Data supplied: Begin

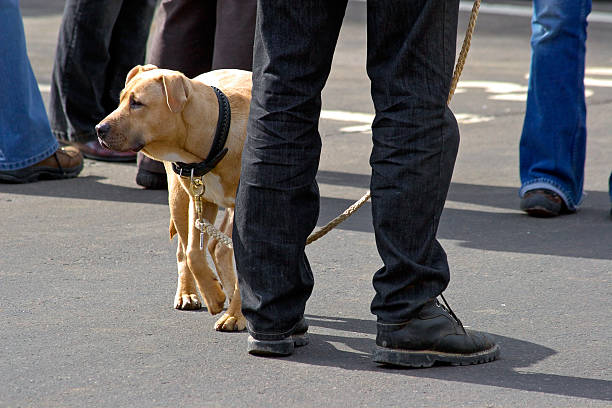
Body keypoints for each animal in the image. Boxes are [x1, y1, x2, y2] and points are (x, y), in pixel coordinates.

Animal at [97, 64, 250, 332]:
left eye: (137, 103)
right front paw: (213, 295)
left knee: (218, 247)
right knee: (187, 250)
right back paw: (189, 294)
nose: (98, 129)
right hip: (179, 199)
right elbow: (193, 254)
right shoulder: (199, 201)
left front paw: (234, 313)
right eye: (121, 100)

Data supplied: End

> [What you have to do]: All that is needed is the number of lines above in which the string "right" appears.

> [Answer section]: 7